In October 2021, the New York Domestic Relations Law was amended to allow parents with custody or other caregivers of children with developmental disabilities to ask the Court to order that child support payments be made until age 26.
The amendment to the law requires that the child be diagnosed with a developmental disability that originated before age 22 and that is expected to continue indefinitely. The Court must also find that the condition will substantially handicap the child’s ability to function in society.
The Court has discretion to make an award based on certain standards in the new law and prior child support orders can be modified to reflect a new award. Payments can be made directly to a parent or care giver, or to the trustee of an “exception trust”, typically a special needs trust for the child.

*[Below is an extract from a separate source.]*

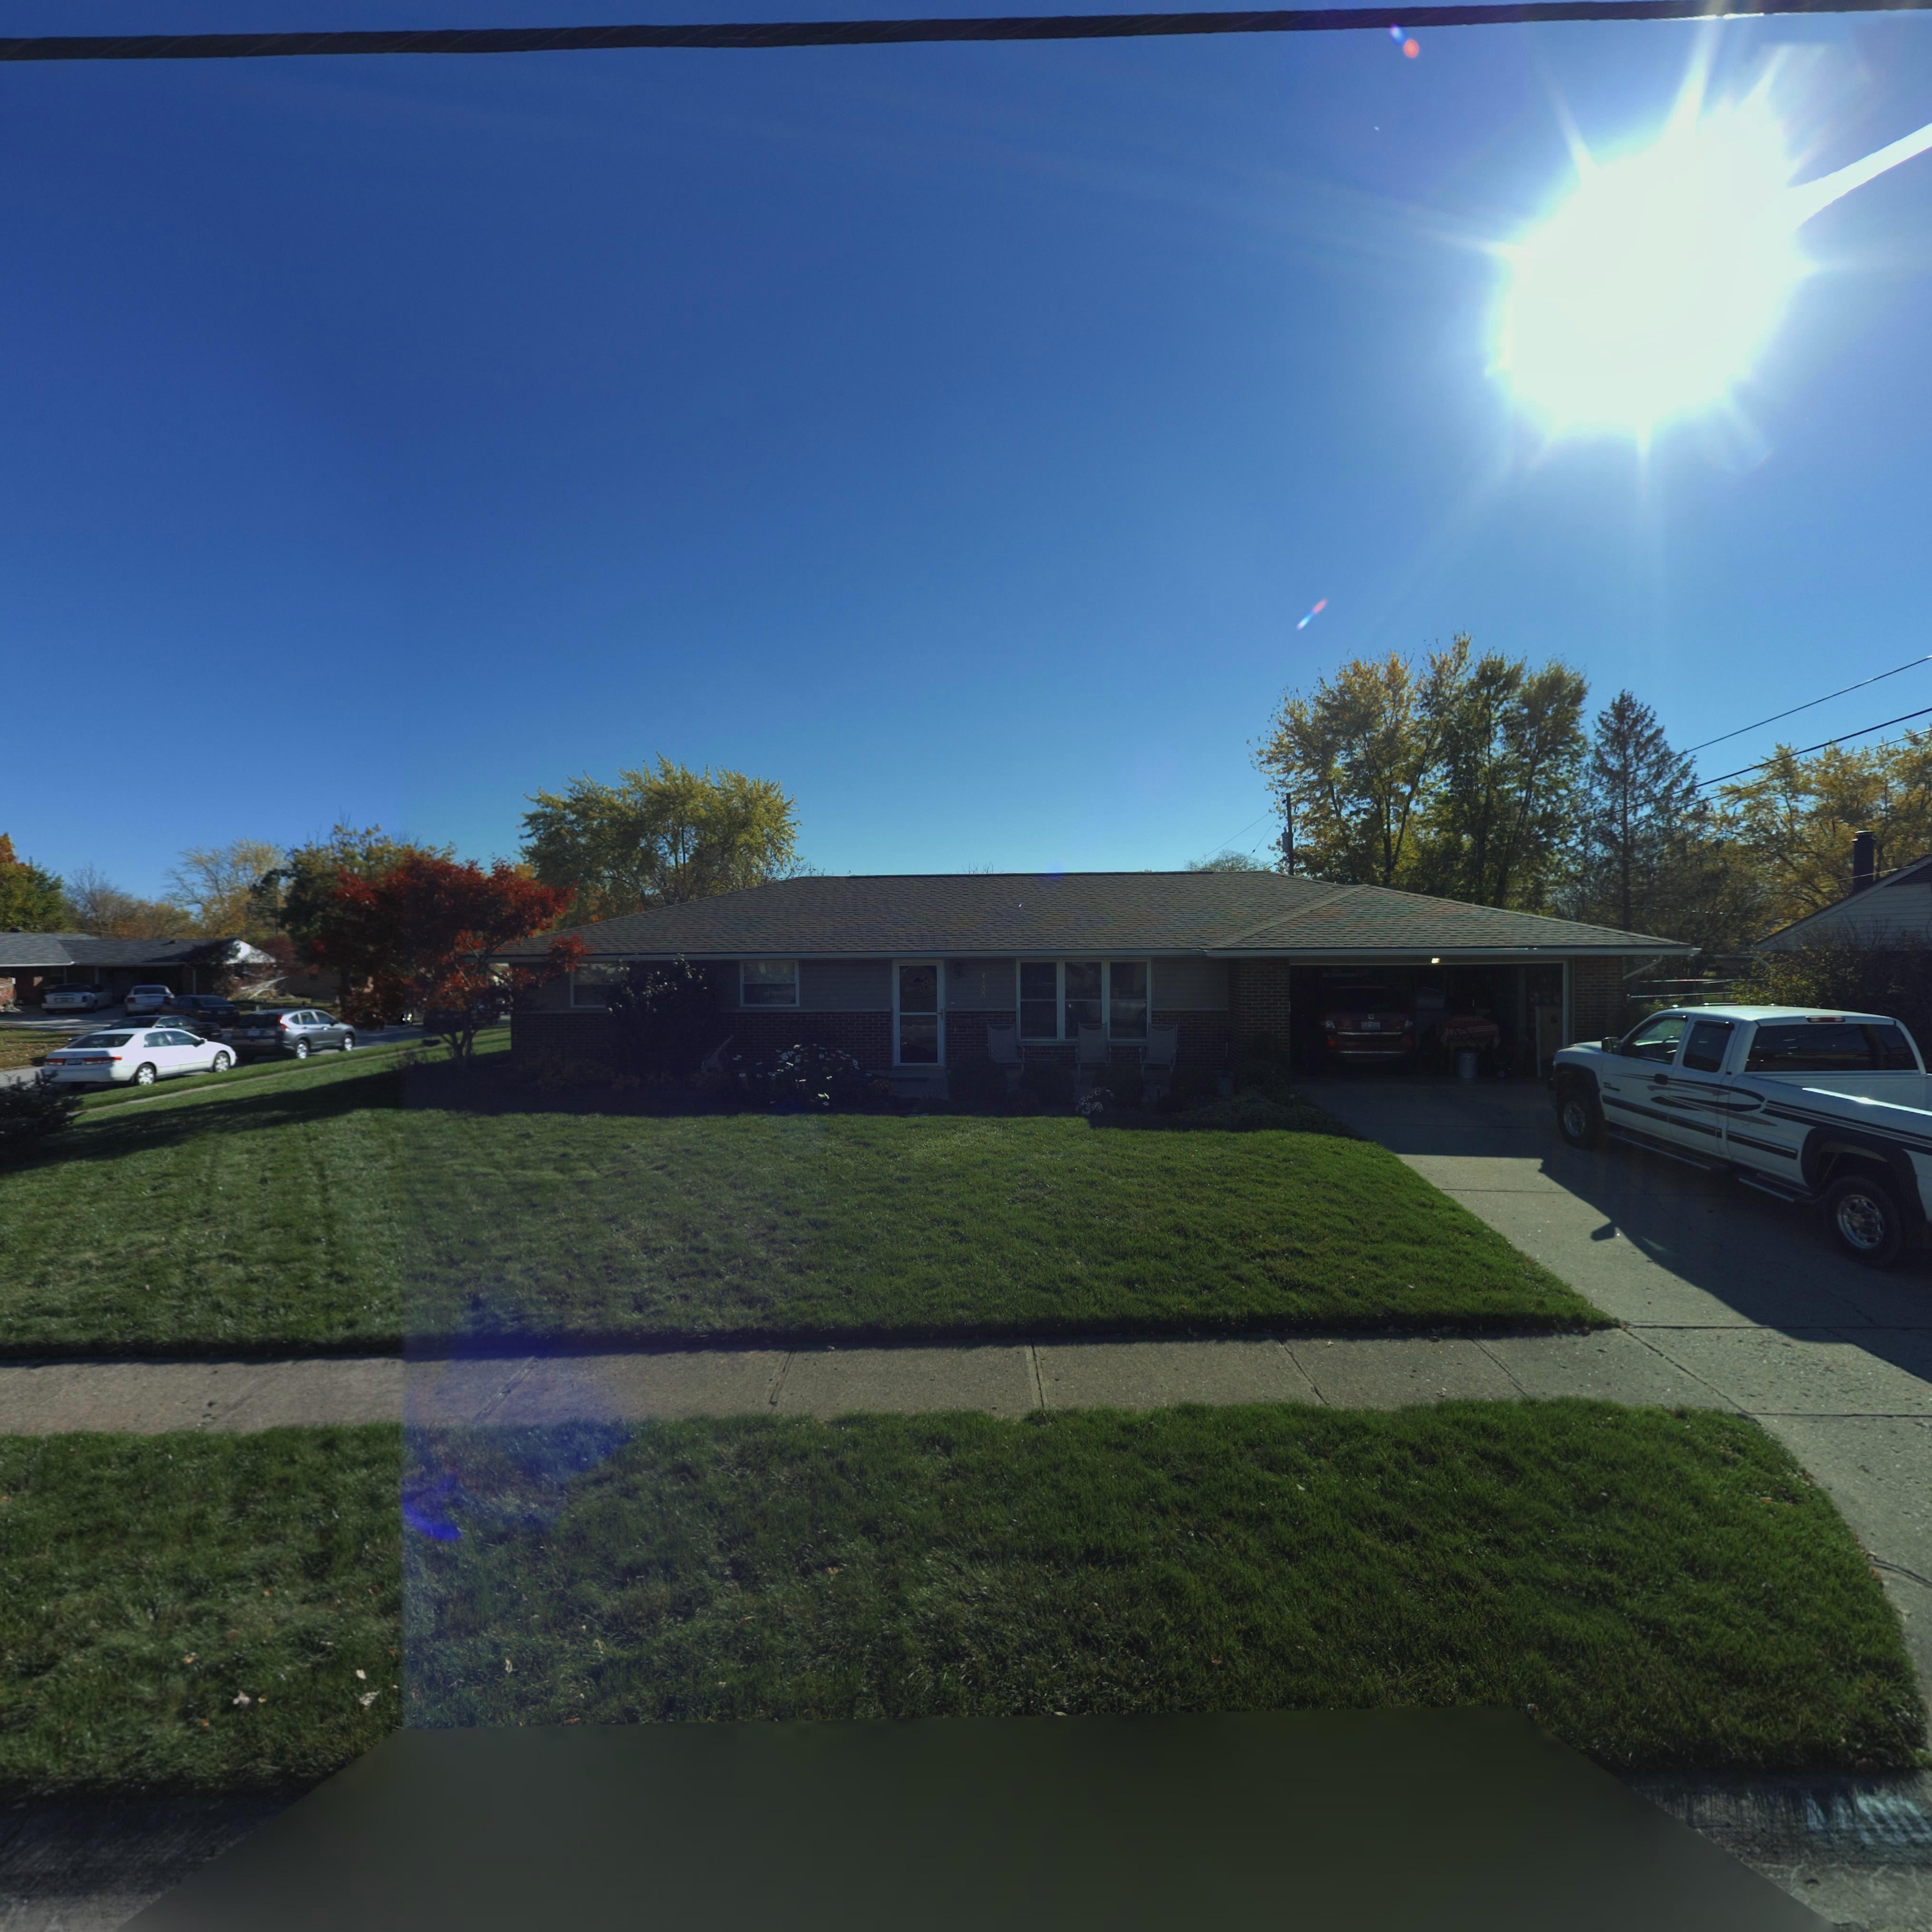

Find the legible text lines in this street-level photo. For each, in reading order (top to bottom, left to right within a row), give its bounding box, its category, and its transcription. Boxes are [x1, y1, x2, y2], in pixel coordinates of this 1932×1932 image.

This change in the Domestic Relations Law will have substantial benefits for parents of children with developmental disabilities who now receive or will receive child support payments. As parents who have adult children with disabilities know only too well, once a child graduates from school at age 21, the world of adult services is very different and not in a good way. Quality adult programs for those with developmental disabilities are difficult to find, often oversubscribed and rarely last for a full day. Parents of these adult children are left to fend for themselves and the quality of life for the child can suffer. The additional support that the new law provides will be most welcome and sorely needed. It will assist parents with the difficult transition to adult services.